Baked Vegan Hushpuppies

  • Author: Chuck Underwood
  • Prep Time: 5 minutes
  • Cook Time: 20 minutes
  • Total Time: 25 minutes
  • Yield: 12 puppies 1x
  • Category: Appetizer
  • Cuisine: American
Print Recipe

Description

These Baked Vegan Hushpuppies have all the same flavor we remember so well. Only without the oil, milk, or egg - these little puppies are much healthier. Bake up a batch for the perfect snack.

Ingredients

Scale

  • ½ cup Cornmeal
  • ½ cup Flour
  • ½ tsp Salt
  • ½ tsp Onion Powder
  • 1 ½ tsp Baking Powder
  • 2 Tbs Sugar
  • 3 Tbs Liquid from Can of Beans ((known as Aquafaba))
  • ¼ cup Onion ((minced))
  • ¼ cup Red Bell Pepper ((minced))
  • 1 Jalapeno ((minced))
  • ½ cup Unsweetened Almond Milk
  • 2 tsp Apple Cider Vinegar

Instructions

  1. Preheat oven to 425 degrees
  2. Mix vinegar and almond milk together and set aside
  3. Mix all dry ingredients
  4. Using a fork to stir, combine dry ingredients, aquafaba, onion, and peppers
  5. Slowly stir in buttermilk and mix just enough to combine
  6. Drop batter by spoonfuls into a non-stick mini muffin pan
  7. Bake for 18-20 min or until golden brown
  8. Let muffins cool in pan before trying to remove - they pop out easier

More All Recipes

  • Vegan Cashew Chicken
  • Vegan BBQ Chicken Sandwich
  • Spicy Potato Chickpea Stew
  • Vegan Chipotle Cream Cheese Stuffed Mini Peppers

Reader Interactions

Comments

  1. Ken

    Would the batter hold in round balls to be baked in an air fryer?

    Reply

  2. Eric L

    Thank you for a healthy recipe! The minced onion did bring hushpuppies to mind. Mine don't look as good as yours, but I think it's because I used whole wheat flour.

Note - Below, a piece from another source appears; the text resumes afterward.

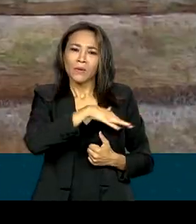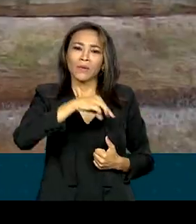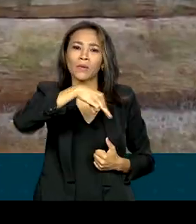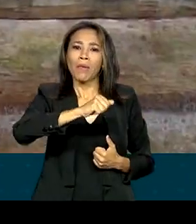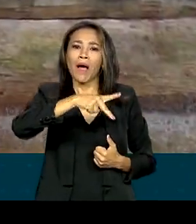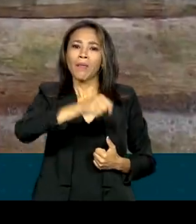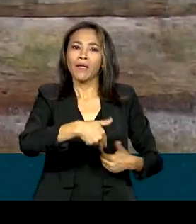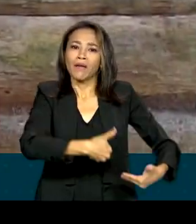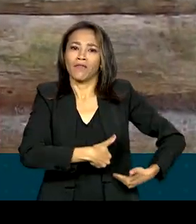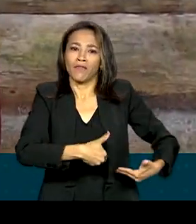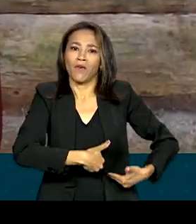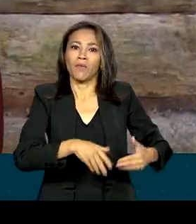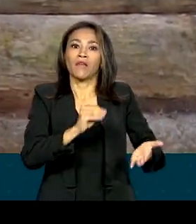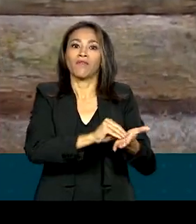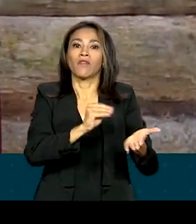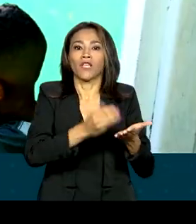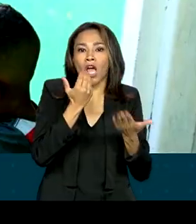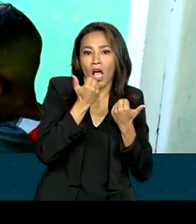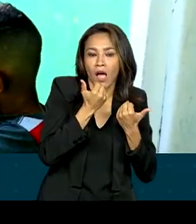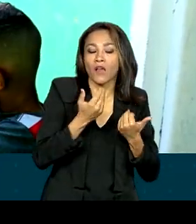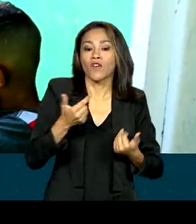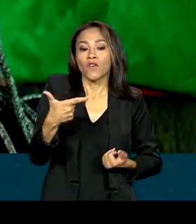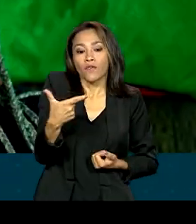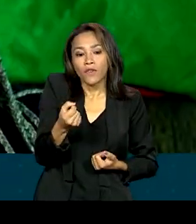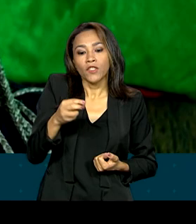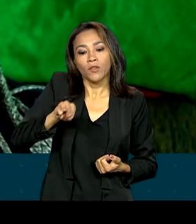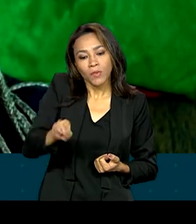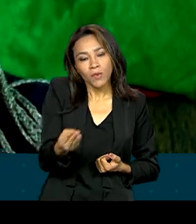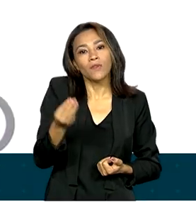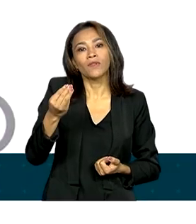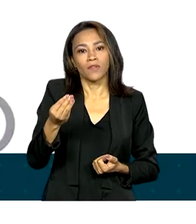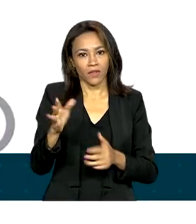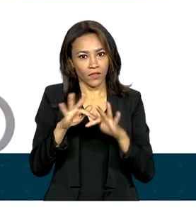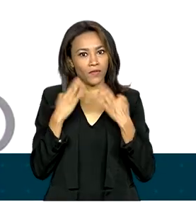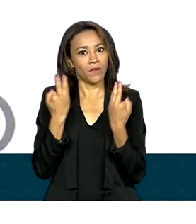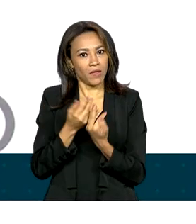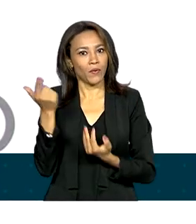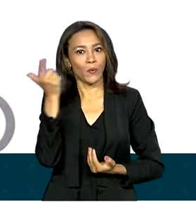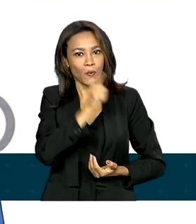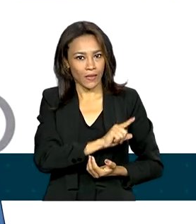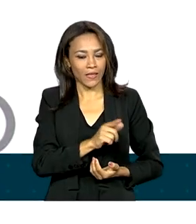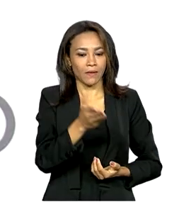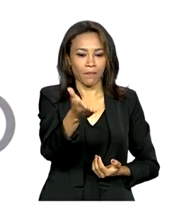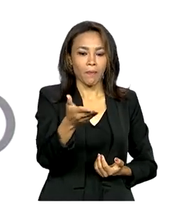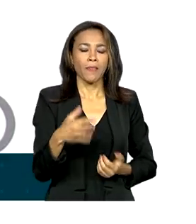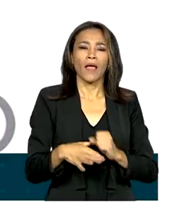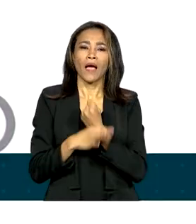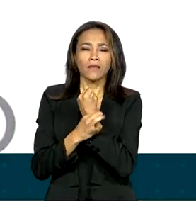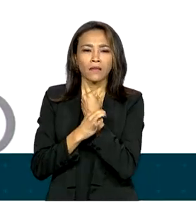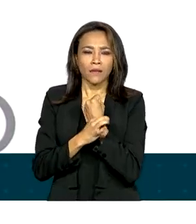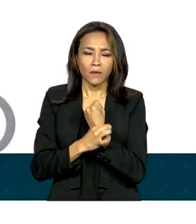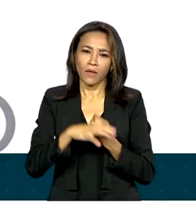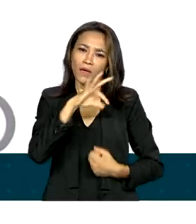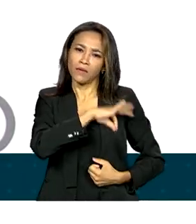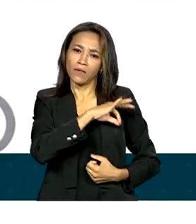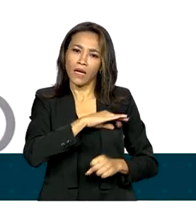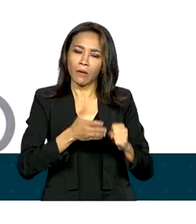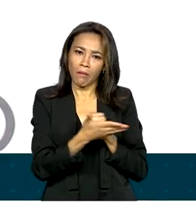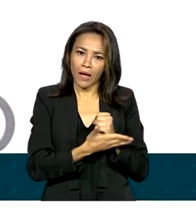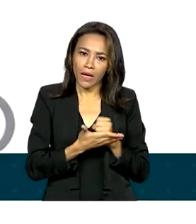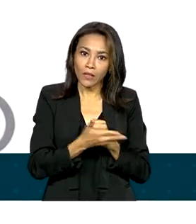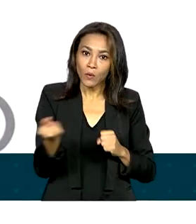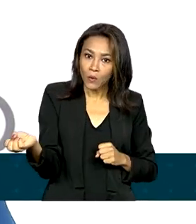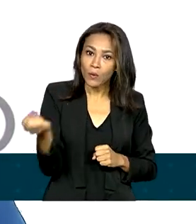alimentar. 20 milhões de famílias serão beneficiadas. Além de garantir uma renda básica, o novo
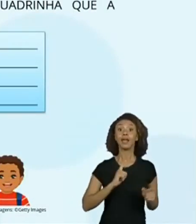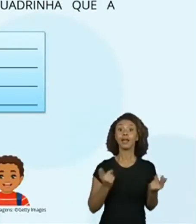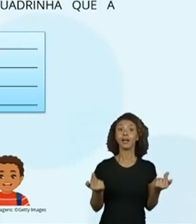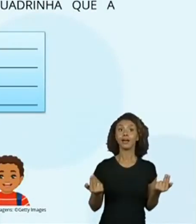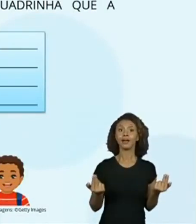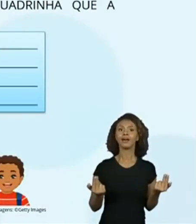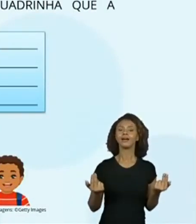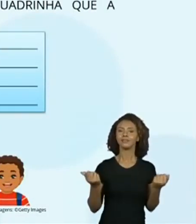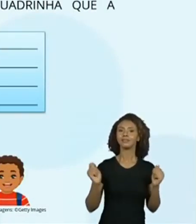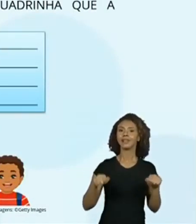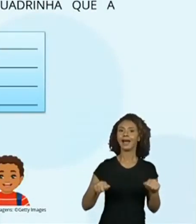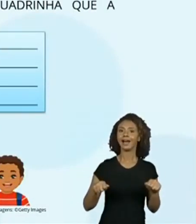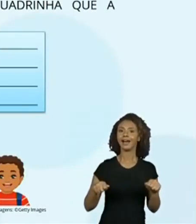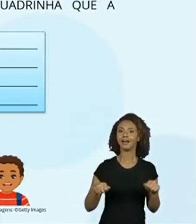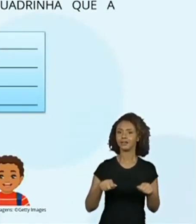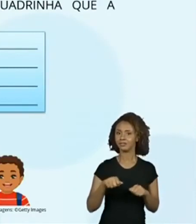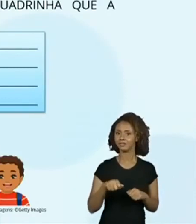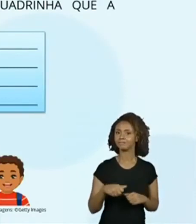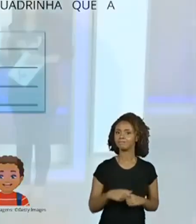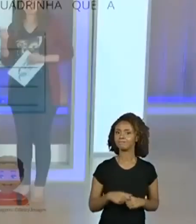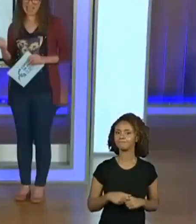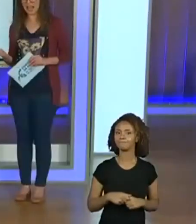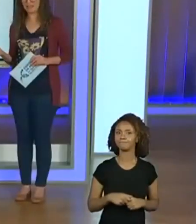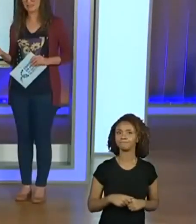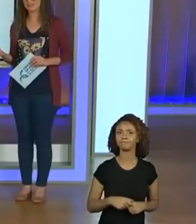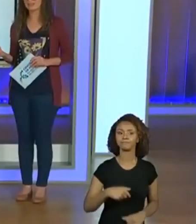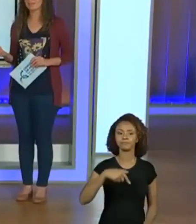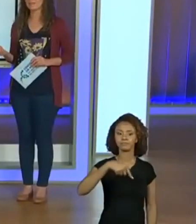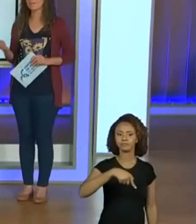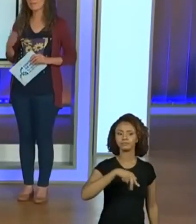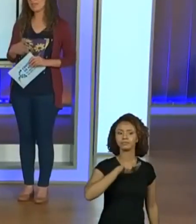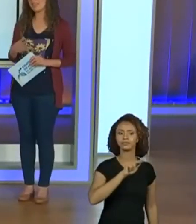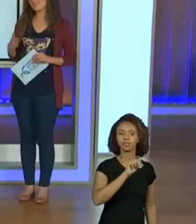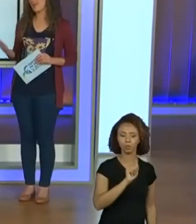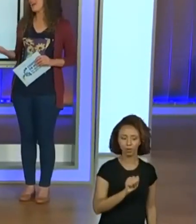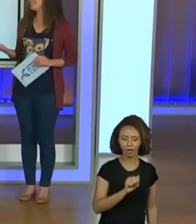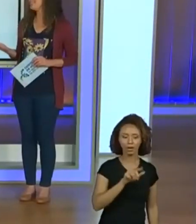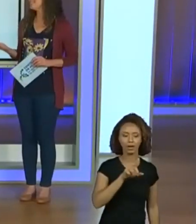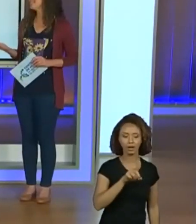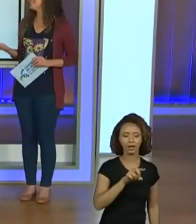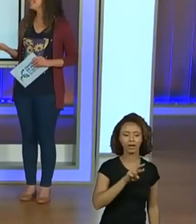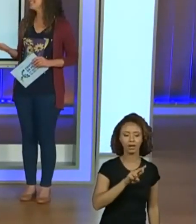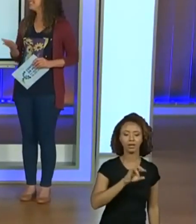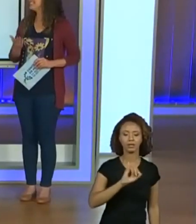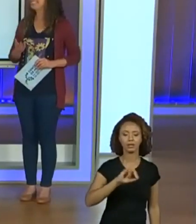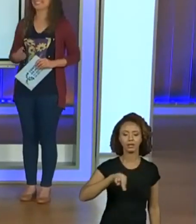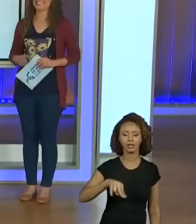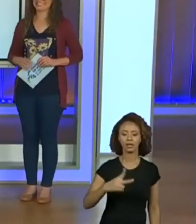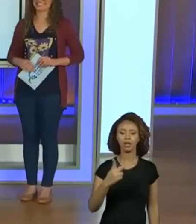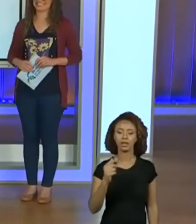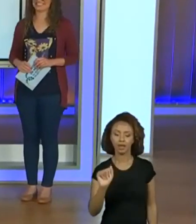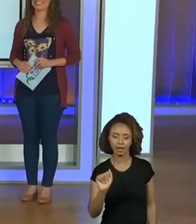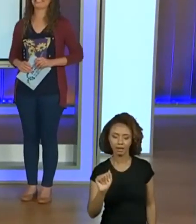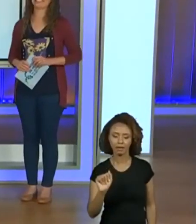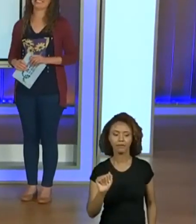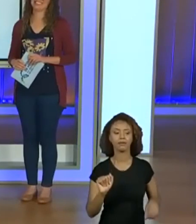Ah, tem que ajudar. A gente está falando de quadrinha. Minha. Minha. Sim. E aí a gente pode olhar até onde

    I've been draining aquafaba down the sink for years . . .I loved replacing the egg in this recipe with it! Thanks for a keeper, Chuck.

    Reply

  3. Joanna D

    These were so delicious! My muffin pan had some rust on it so I used paper liners instead and they stuck a lot to them. Do you know what the reason for that could be? The only thing I changed in the recipe was that I fried up the onions and peppers so there was some oil but I wouldn’t guess that would be a problem.

    Reply

  4. Phyl Cable

    These are the best corn muffins, oil free, that I've ever made. I think the aqua faba must be the secret ingredient.

    Reply

  5. Amanda

    Delicious! Very light and fluffy yet crispy on the outside.

    Reply

  6. Barbara Labeck

    In the instructions, you add buttermilk, but that is not in ingredient list? Please clarify.

    Reply

    • Chuck Underwood

      The 1/2 cup Unsweetened Almond Milk and the 2 tsp Apple Cider Vinegar make the buttermilk.

      Reply

  7. chris

    What can I use in place of Aquafaba? Thanks in advance

    Reply

    • Otilija

      I was wondering the same thing. Maybe 1tbs flax meal mixed with 2-3 tbs water per egg needed, mix and let sit for a few minutes. I always use that for egg replacement.

      Reply

  8. Elaine

    These are awesome !! Crispy on the outside, soft and moist inside. They were a big hit .

    Reply

  9. Jackie McAfee

    These look delicious. Can't wait to try aqua fab in this recipe. Glad I found your website and look forward to trying your recipes. I've already pinned several. ?

    Reply

Leave a Reply

This site uses Akismet to reduce spam. Learn how your comment data is processed.

Baked Vegan Hushpuppies (2024)
Top Articles
Latest Posts
Article information

Author: Catherine Tremblay

Last Updated:

Views: 6098

Rating: 4.7 / 5 (67 voted)

Reviews: 90% of readers found this page helpful

Author information

Name: Catherine Tremblay

Birthday: 1999-09-23

Address: Suite 461 73643 Sherril Loaf, Dickinsonland, AZ 47941-2379

Phone: +2678139151039

Job: International Administration Supervisor

Hobby: Dowsing, Snowboarding, Rowing, Beekeeping, Calligraphy, Shooting, Air sports

Introduction: My name is Catherine Tremblay, I am a precious, perfect, tasty, enthusiastic, inexpensive, vast, kind person who loves writing and wants to share my knowledge and understanding with you.